• The task: Type out the lines below exactly, from the first through the line holding "TABLE 3 | Tri: tetrasaccharide", and include no pictures.
***** Provided data
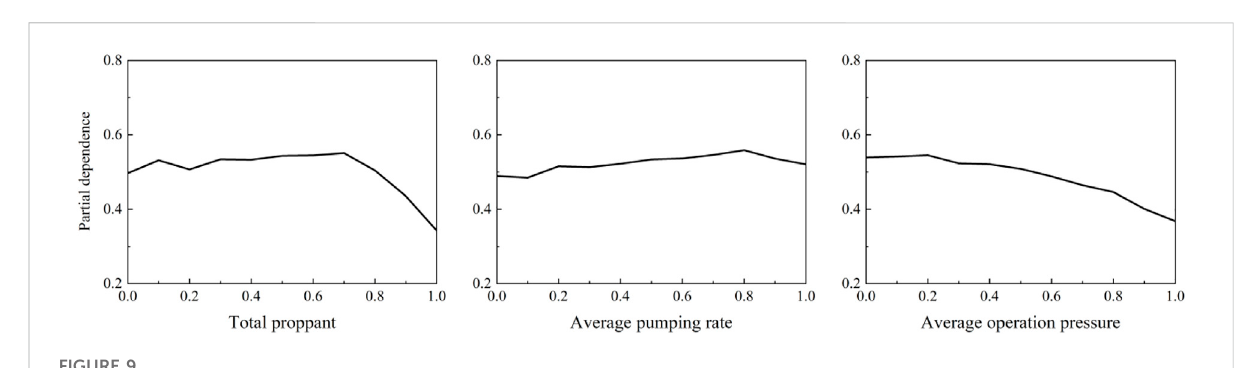
FIGURE 9 Partial dependency plot of engineering parameters(C) of GEP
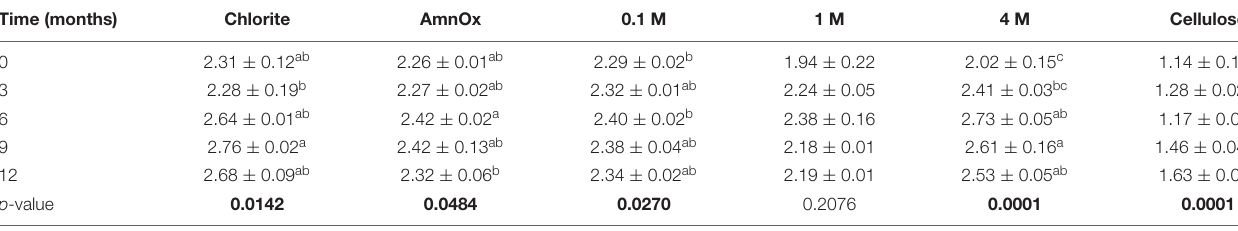
TABLE 3 | Tri: tetrasaccharide ratios in β -glucan of sugarcane straw aging in the field for 12 months. Time (months)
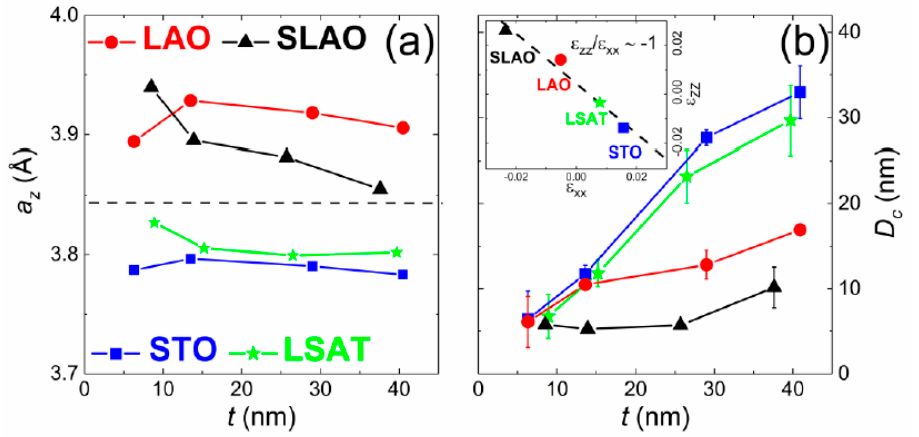
Figure 3. Thickness and substrate-induced strain dependencies of lattice parameter ( a ) and esti- mated crystal size ( b ) in the z-direction of LSCO films grown on STO, LSAT, LAO, and SLAO substrates. The dashed line in ( a ) indicates the lattice parameter value of LSCO bulk (3.84 Å). Inset shows out-of-plane lattice strain versus in-plane lattice strain, with a linear fit presented by the dashed line (see text).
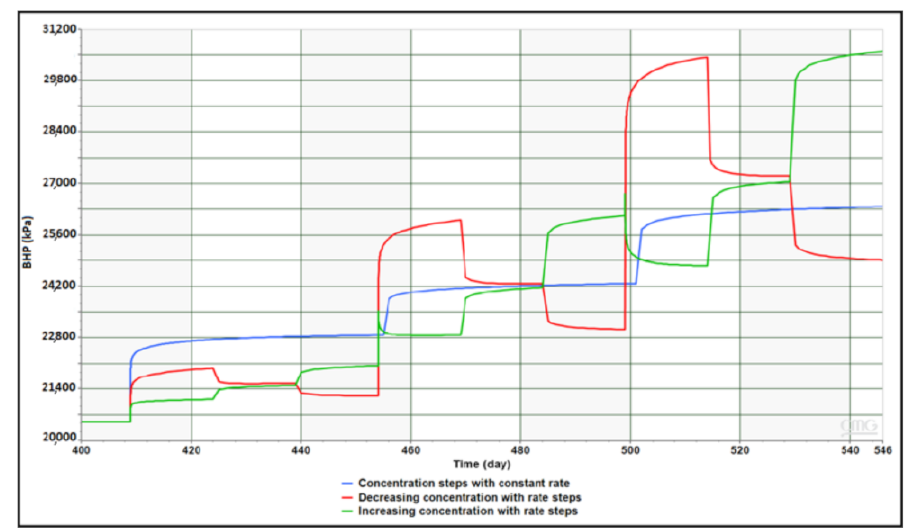
Figure 12. Impact of concentration stepping with different patterns on polymer injection.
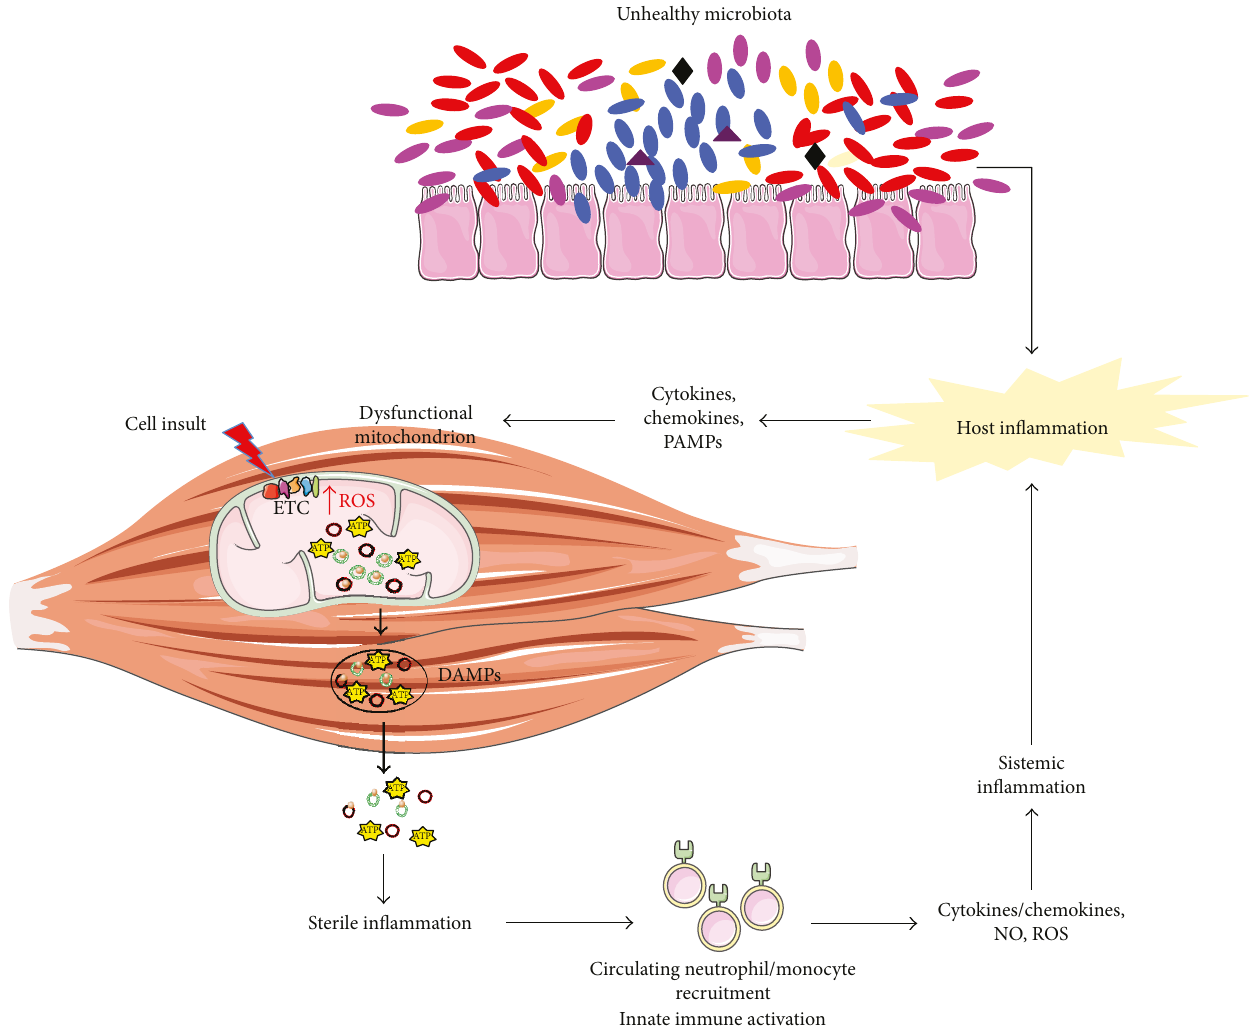
Figure 2: Proposed crosstalk between mitochondrial dysfunction and in fl ammation in muscle wasting. Imbalanced gut microbiota contributes to host in fl ammation and fuels the age-associated impairment of mitochondrial quality control in myocytes. This may lead to the release of mitochondrial damage-associated molecular patterns (DAMPs), such as mtDNA and ATP. The subsequent recruitment of local macrophages may maintain a persistent in fl ammatory milieu by alerting circulating immune cell and mounting a systemic response through the activation of mtDNA-induced in fl ammatory pathways. Cytokines, chemokines, nitric oxide (NO), and reactive oxygen species (ROS), released in the circulation by in fl ammatory cells, can induce further mitochondrial damage, thereby establishing a vicious circle and eventually contributing to muscle wasting. ETC: electron transport chain; mtDNA: mitochondrial DNA; TFAM: mitochondrial transcription factor A; PAMPs: pathogen-associated molecular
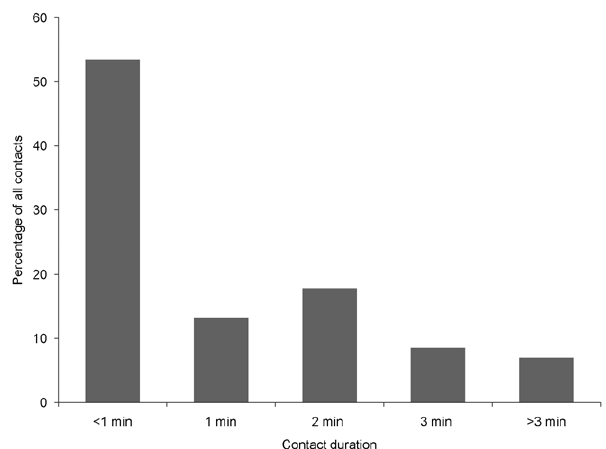
Figure 5. Duration of interactions. Percentage frequency distribu- tion of the length of time shark 365 interacted with other juvenile lemon sharks in the Bone Fish Hole nursery area.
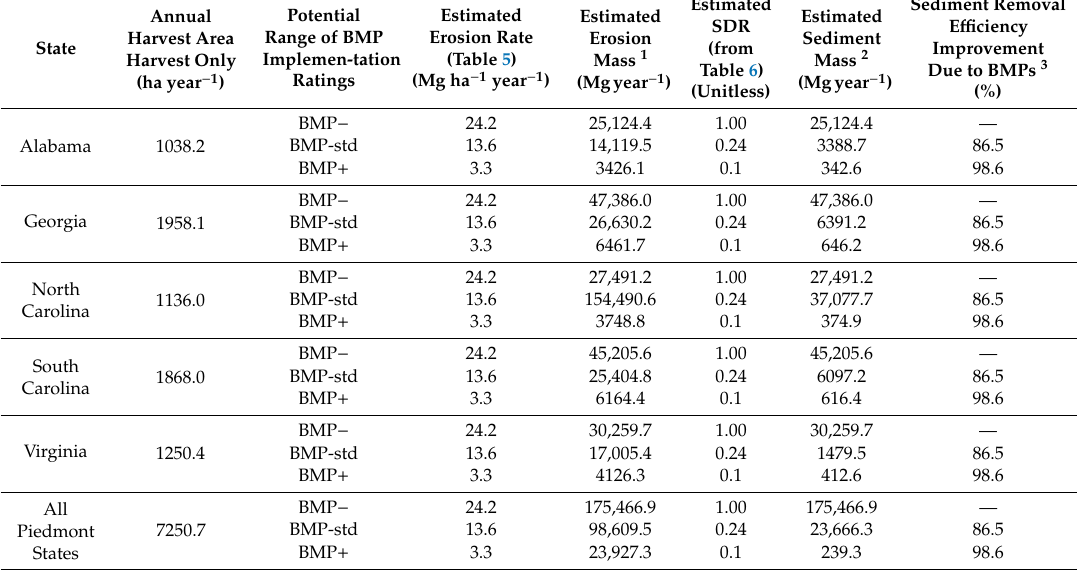
Table 10. Estimated erosion rates, erosion, masses, sediment delivery, and sediment removal e ffi ciencies due to BMP implementation levels by state for skid trails.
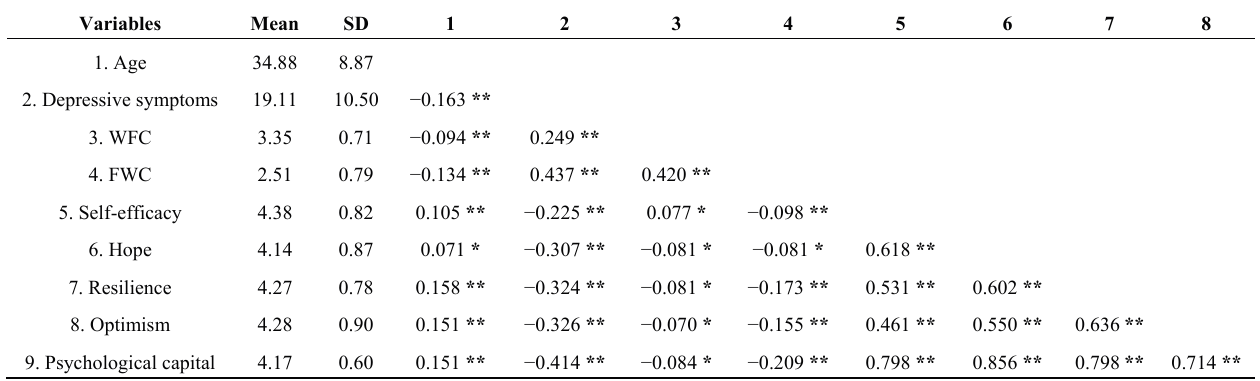
Table 3. Means, standard deviations (SD) and correlations of continuous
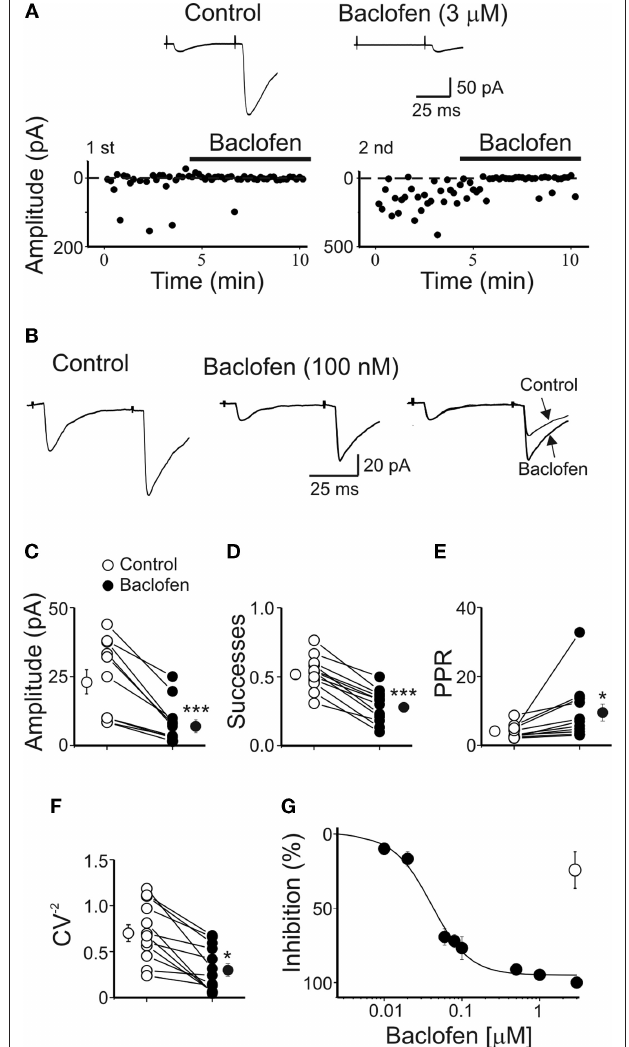
FIGURE 3 | Baclofen reduces the amplitude of MF-evoked GABAergic currents in CA3 principal cells. (A) Peak amplitude of MF-evoked synaptic currents (in response to a fi rst and a second stimulus, at P4) in control and during bath application of baclofen (3 μ M, bars). Note that baclofen completely abolished the response to the fi rst stimulus and strongly depressed the response to the second one. Insets above the graphs represent averaged traces (20 individual samples including failures) in control (left) and during application of baclofen (right). (B) A lower concentration of baclofen (100 nM) reduced the peak amplitude of both fi rst and second responses (each trace is the average of 20 individual samples including failures). On the right, the two traces (on the left and on the middle) are normalized to the fi rst response and superimposed to show baclofen-induced changes in PPR. Summary plots of mean amplitude (C) , success rate (D) , paired-pulse ratio (E) and inverse squared of CV (F) for 12 cells recorded in control (open symbols) and during bath application of baclofen (100 nM, closed symbols). * p < 0.05, *** p < 0.001. (G) Baclofen depressed in P1–P6 pyramidal cells (closed circles) the amplitude of MF-elicited synaptic currents in a dose-dependent way. Each point represents the mean value of three to fi ve individual experiments. Bars are the SEM (they are often within the symbols). Data points were fi tted with the Hill equation (see Materials and Methods; the IC value was 0.04 μ M). 50 The effect of baclofen (3 μ M) was partially prevented by CGP55845 (1 μ M, open circle) ( n =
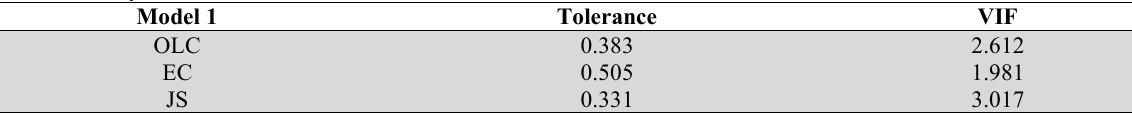
Multicollinearity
**********
• Reply to the exercise:
FIGURE 9 Partial dependency plot of engineering parameters(C) of GEP
TABLE 3 | Tri: tetrasaccharide ratios in β -glucan of sugarcane straw aging in the field for 12 months. Time (months)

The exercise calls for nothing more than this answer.